Task material START

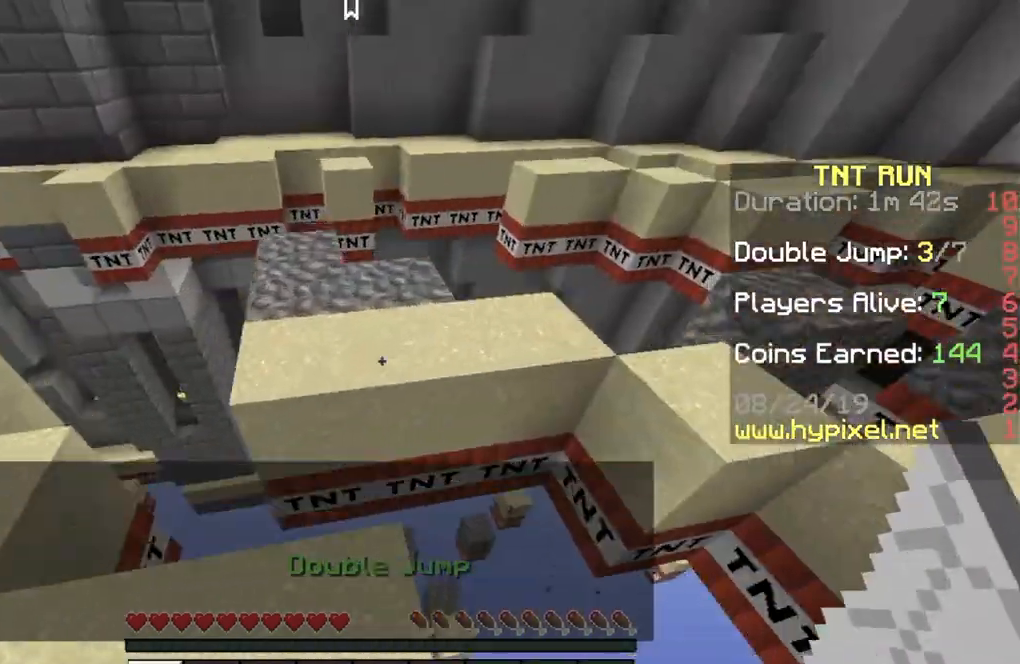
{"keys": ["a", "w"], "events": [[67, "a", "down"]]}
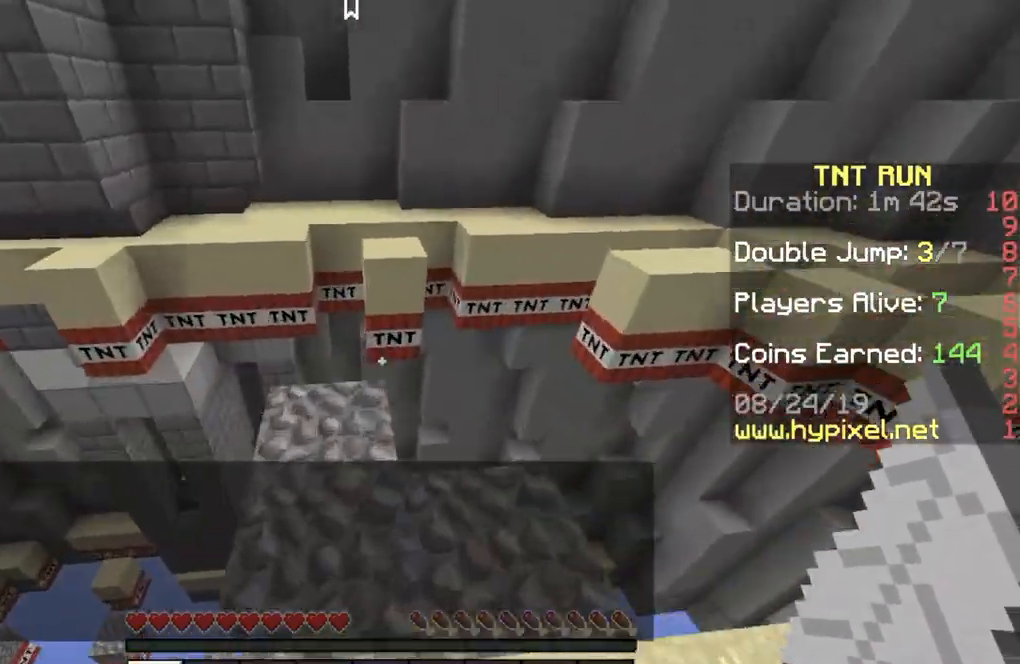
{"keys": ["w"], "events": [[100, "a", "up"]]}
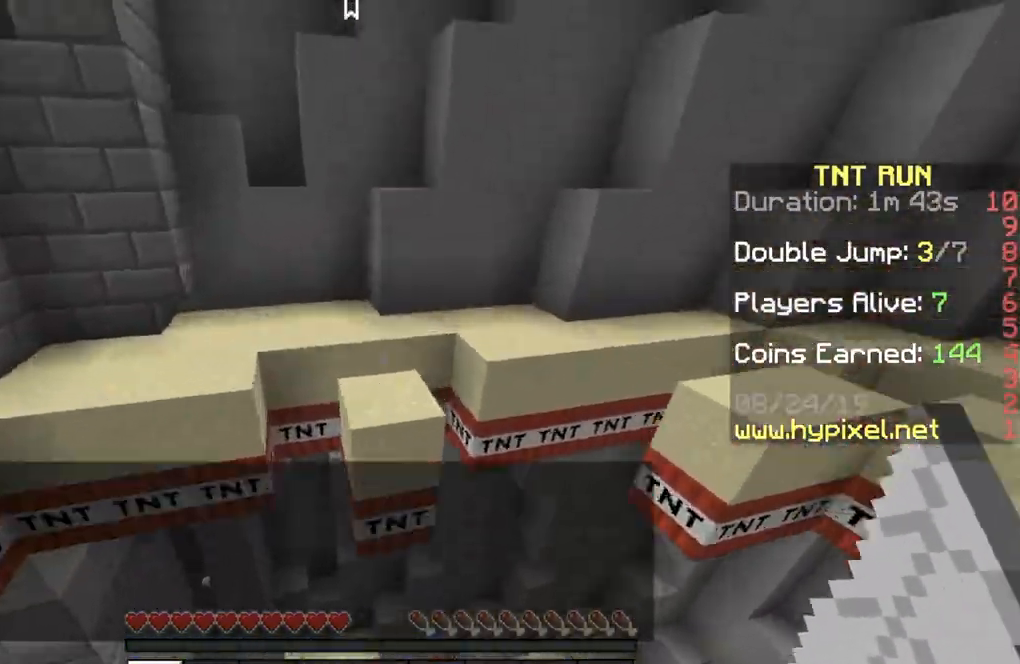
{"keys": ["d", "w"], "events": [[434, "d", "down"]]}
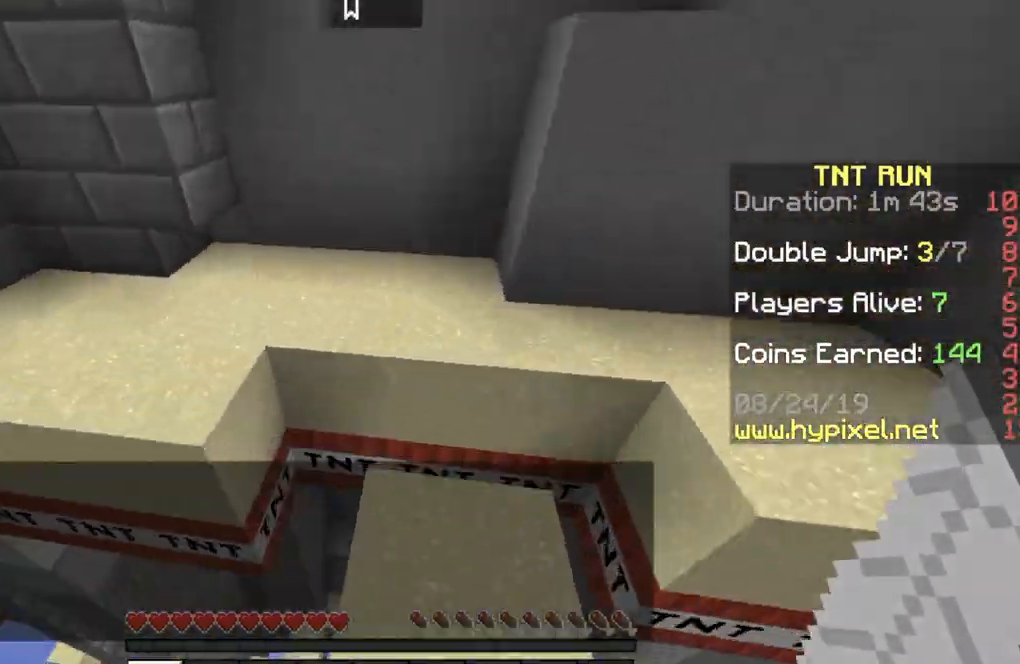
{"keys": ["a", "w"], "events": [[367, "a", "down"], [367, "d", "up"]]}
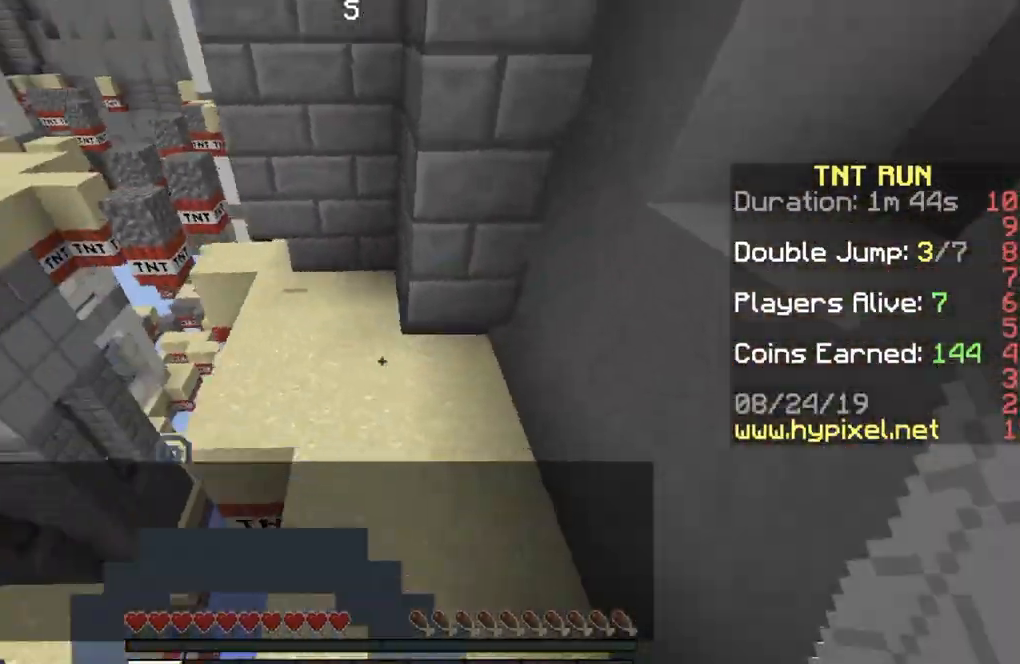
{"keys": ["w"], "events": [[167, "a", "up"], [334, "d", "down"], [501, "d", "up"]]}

Task material END
Task material START

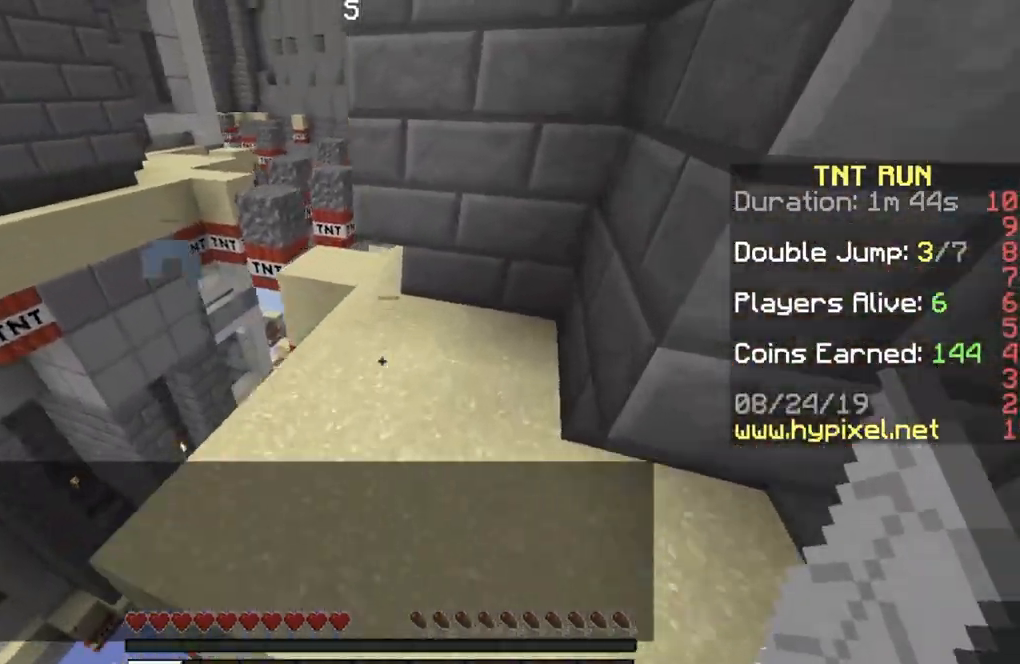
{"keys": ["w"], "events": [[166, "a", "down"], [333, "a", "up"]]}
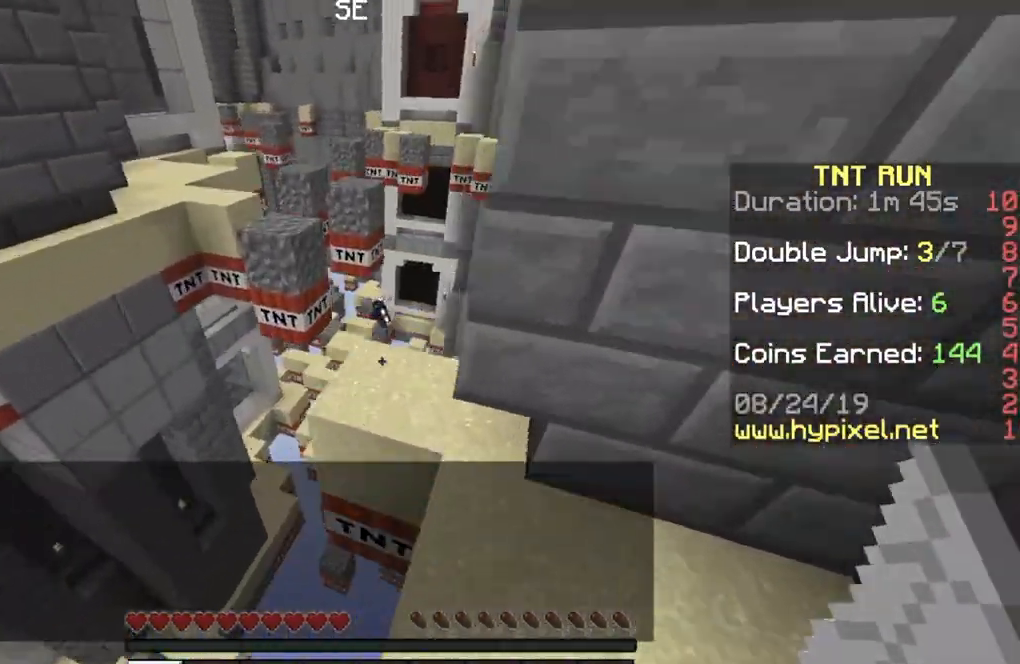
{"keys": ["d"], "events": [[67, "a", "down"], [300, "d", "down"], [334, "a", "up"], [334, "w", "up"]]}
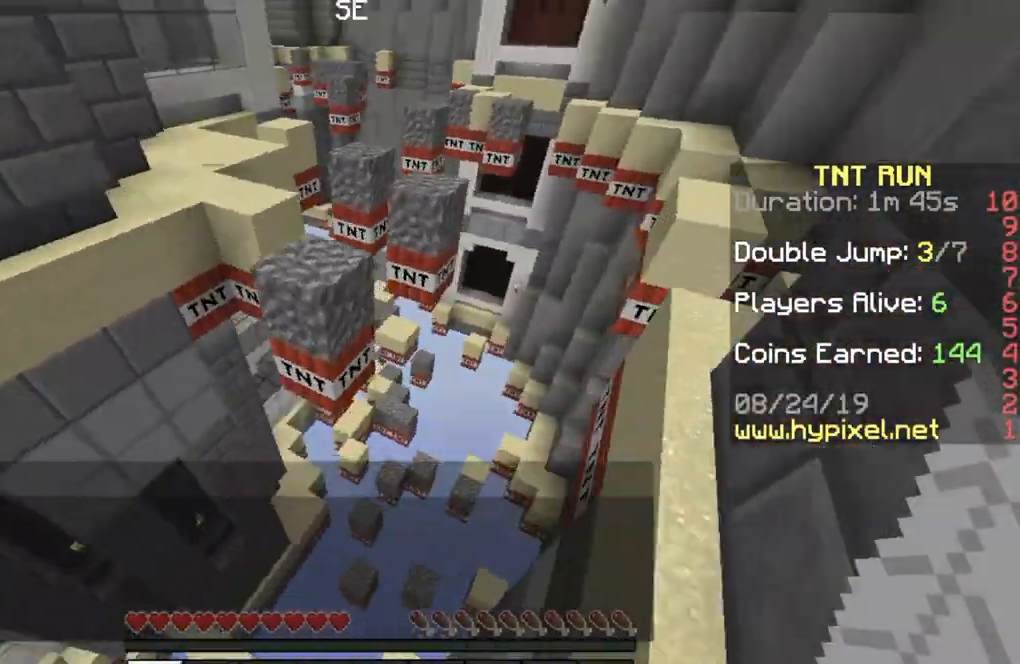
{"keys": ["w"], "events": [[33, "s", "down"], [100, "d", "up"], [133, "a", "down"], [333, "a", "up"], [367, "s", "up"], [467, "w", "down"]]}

Task material END

### Work item:
Search the records above for the string "down" and copy each line that holds it.

### Solution:
{"keys": ["a", "w"], "events": [[67, "a", "down"]]}
{"keys": ["d", "w"], "events": [[434, "d", "down"]]}
{"keys": ["a", "w"], "events": [[367, "a", "down"], [367, "d", "up"]]}
{"keys": ["w"], "events": [[167, "a", "up"], [334, "d", "down"], [501, "d", "up"]]}
{"keys": ["w"], "events": [[166, "a", "down"], [333, "a", "up"]]}
{"keys": ["d"], "events": [[67, "a", "down"], [300, "d", "down"], [334, "a", "up"], [334, "w", "up"]]}
{"keys": ["w"], "events": [[33, "s", "down"], [100, "d", "up"], [133, "a", "down"], [333, "a", "up"], [367, "s", "up"], [467, "w", "down"]]}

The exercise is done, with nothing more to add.